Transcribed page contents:

++++++++++++++++++++

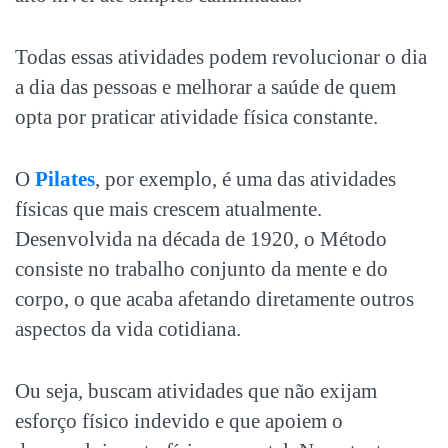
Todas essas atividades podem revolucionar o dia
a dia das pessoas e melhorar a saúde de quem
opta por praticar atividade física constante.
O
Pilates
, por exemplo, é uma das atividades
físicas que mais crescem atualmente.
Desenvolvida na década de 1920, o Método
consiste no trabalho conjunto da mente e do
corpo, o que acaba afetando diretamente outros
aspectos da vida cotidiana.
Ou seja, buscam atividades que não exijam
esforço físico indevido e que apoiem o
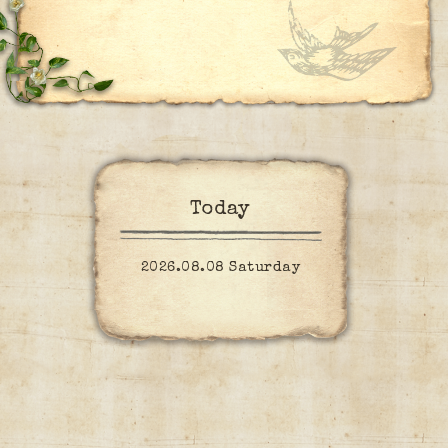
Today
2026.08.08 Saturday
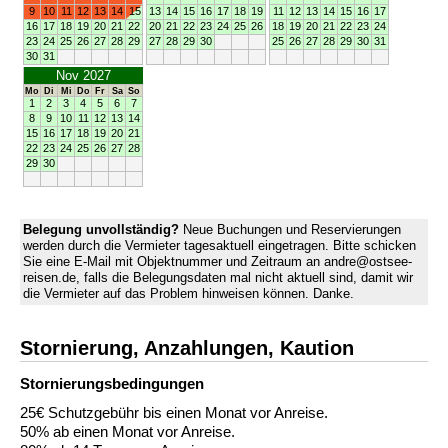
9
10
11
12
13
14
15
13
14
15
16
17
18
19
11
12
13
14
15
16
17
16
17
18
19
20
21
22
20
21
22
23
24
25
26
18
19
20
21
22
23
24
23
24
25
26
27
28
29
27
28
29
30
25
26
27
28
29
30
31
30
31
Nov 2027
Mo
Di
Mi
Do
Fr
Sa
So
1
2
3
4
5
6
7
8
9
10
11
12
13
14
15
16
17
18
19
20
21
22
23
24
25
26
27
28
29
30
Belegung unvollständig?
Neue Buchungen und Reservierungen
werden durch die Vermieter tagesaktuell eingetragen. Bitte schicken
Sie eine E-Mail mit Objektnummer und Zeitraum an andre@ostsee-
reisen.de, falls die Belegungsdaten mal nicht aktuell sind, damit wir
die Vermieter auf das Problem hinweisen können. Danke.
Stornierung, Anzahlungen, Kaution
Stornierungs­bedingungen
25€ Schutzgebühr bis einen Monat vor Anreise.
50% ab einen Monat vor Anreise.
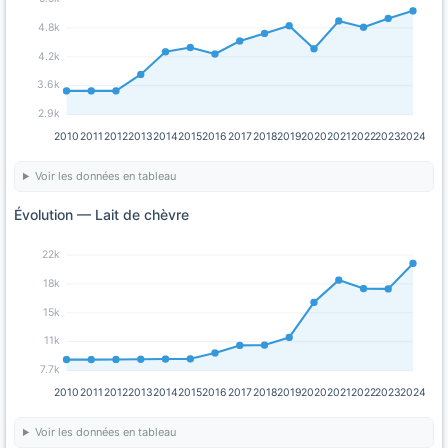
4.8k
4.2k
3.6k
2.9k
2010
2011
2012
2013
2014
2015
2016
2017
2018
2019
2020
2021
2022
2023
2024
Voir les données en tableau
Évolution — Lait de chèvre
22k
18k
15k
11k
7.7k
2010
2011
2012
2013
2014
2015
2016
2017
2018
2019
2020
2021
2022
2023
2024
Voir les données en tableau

++++++++++++++++++++

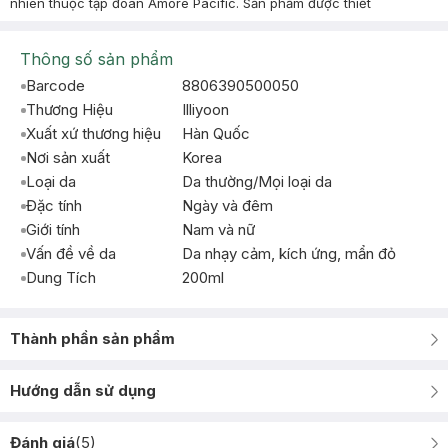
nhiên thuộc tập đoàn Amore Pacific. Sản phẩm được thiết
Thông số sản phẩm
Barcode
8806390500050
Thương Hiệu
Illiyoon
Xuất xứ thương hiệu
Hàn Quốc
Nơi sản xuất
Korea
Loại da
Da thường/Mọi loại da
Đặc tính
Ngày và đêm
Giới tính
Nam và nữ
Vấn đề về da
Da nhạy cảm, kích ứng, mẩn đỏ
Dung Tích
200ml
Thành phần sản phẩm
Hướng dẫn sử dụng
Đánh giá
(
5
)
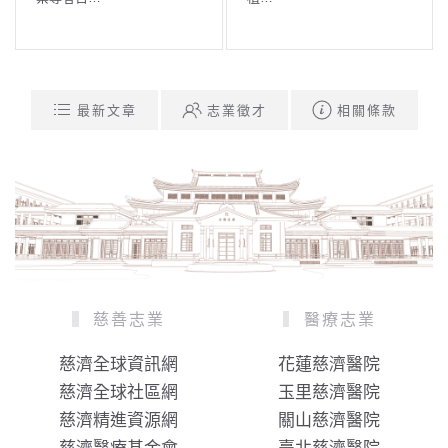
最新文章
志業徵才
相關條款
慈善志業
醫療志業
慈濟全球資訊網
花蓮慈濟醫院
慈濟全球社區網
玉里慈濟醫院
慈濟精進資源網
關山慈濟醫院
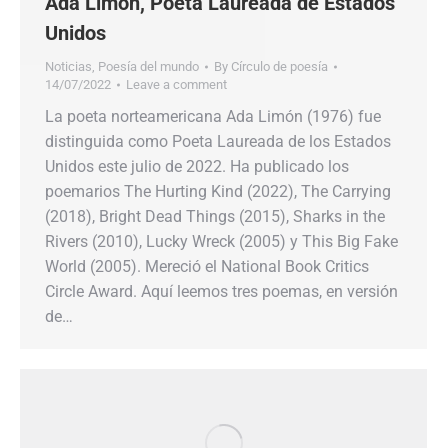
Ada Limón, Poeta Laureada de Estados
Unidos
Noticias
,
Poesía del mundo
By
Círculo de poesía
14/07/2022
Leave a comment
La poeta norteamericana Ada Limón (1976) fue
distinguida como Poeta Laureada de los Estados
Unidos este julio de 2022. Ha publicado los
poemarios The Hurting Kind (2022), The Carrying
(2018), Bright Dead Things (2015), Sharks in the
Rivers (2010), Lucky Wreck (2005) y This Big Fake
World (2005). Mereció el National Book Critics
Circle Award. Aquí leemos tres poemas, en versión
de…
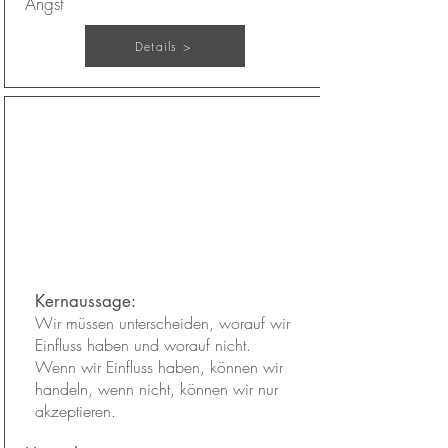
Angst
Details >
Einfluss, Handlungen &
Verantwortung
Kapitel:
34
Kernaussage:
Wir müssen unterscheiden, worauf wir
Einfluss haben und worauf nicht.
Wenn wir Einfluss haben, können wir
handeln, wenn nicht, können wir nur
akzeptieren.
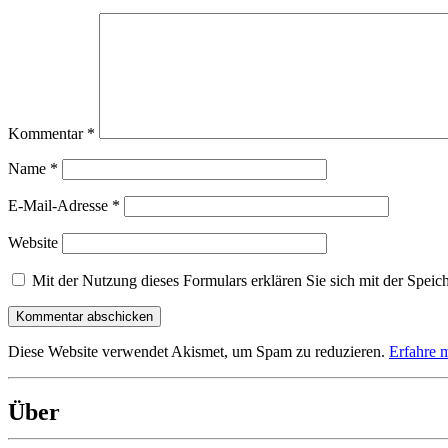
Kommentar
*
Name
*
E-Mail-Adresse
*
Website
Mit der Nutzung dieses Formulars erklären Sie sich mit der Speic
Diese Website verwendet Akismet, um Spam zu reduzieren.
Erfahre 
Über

++++++++++++++++++++

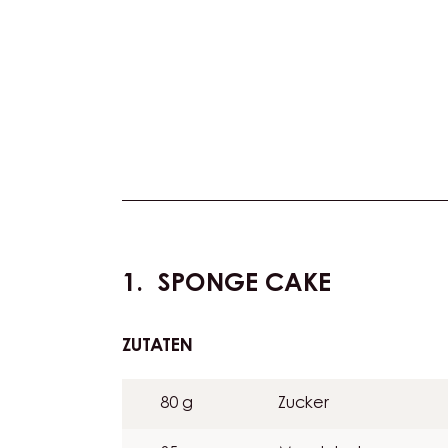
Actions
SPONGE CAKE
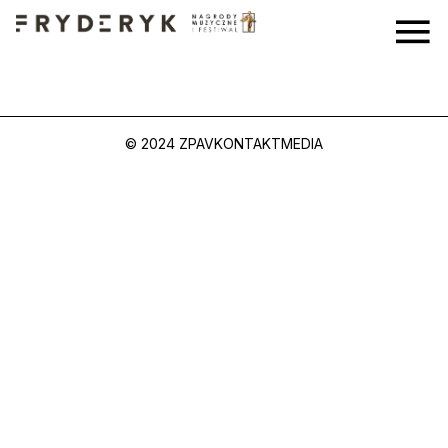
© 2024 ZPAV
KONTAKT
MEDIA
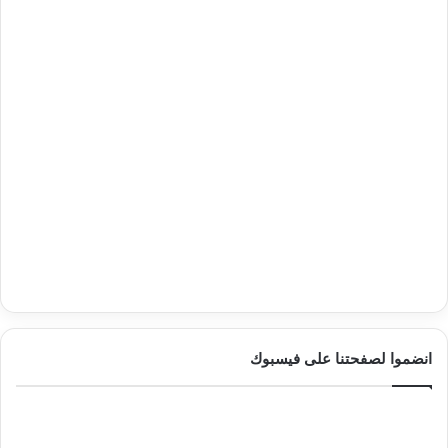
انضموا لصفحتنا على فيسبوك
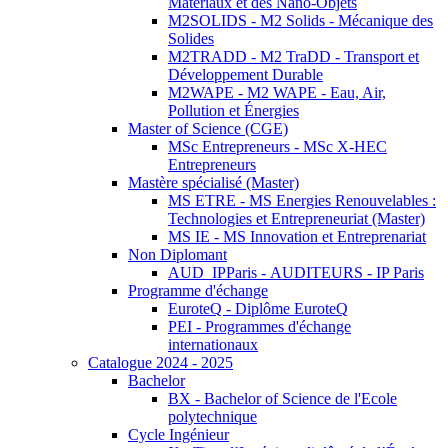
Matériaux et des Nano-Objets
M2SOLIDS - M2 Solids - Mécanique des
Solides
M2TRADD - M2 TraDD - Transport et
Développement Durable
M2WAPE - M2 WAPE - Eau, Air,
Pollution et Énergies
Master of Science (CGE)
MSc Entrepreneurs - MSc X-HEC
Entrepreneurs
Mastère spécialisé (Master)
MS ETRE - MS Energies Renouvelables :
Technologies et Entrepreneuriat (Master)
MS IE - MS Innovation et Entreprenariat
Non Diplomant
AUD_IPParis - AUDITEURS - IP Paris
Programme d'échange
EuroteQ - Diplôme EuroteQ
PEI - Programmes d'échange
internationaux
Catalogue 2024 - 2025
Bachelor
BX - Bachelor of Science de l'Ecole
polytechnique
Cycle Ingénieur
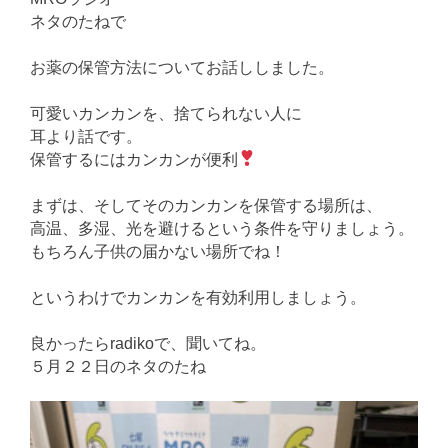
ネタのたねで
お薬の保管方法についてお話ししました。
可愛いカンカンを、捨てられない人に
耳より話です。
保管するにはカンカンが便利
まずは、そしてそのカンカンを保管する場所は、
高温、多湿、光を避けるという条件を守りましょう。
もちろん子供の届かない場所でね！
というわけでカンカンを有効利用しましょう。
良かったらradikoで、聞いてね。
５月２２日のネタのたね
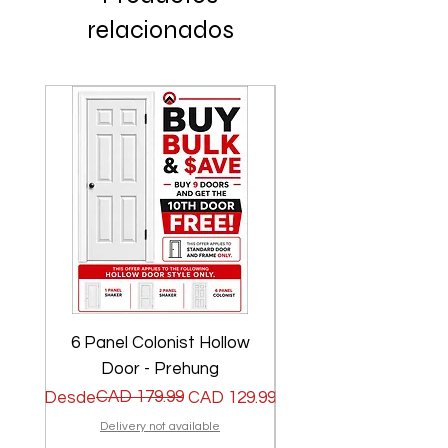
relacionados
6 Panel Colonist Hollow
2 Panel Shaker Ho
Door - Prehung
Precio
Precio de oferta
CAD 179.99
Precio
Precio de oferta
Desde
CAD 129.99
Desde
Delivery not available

++++++++++++++++++++

● About this exercise
Beginning at the line above that contains "MS IE - MS Innovation et Entreprenariat" and going on through the line that contains "Delivery not available", please copy every line exactly, leaving the pictures out and adding nothing.

● Answer for the task
MS IE - MS Innovation et Entreprenariat
Non Diplomant
AUD_IPParis - AUDITEURS - IP Paris
Programme d'échange
EuroteQ - Diplôme EuroteQ
PEI - Programmes d'échange
internationaux
Catalogue 2024 - 2025
Bachelor
BX - Bachelor of Science de l'Ecole
polytechnique
Cycle Ingénieur
ネタのたねで
お薬の保管方法についてお話ししました。
可愛いカンカンを、捨てられない人に
耳より話です。
保管するにはカンカンが便利
まずは、そしてそのカンカンを保管する場所は、
高温、多湿、光を避けるという条件を守りましょう。
もちろん子供の届かない場所でね！
というわけでカンカンを有効利用しましょう。
良かったらradikoで、聞いてね。
５月２２日のネタのたね
relacionados
6 Panel Colonist Hollow
2 Panel Shaker Ho
Door - Prehung
Precio
Precio de oferta
CAD 179.99
Precio
Precio de oferta
Desde
CAD 129.99
Desde
Delivery not available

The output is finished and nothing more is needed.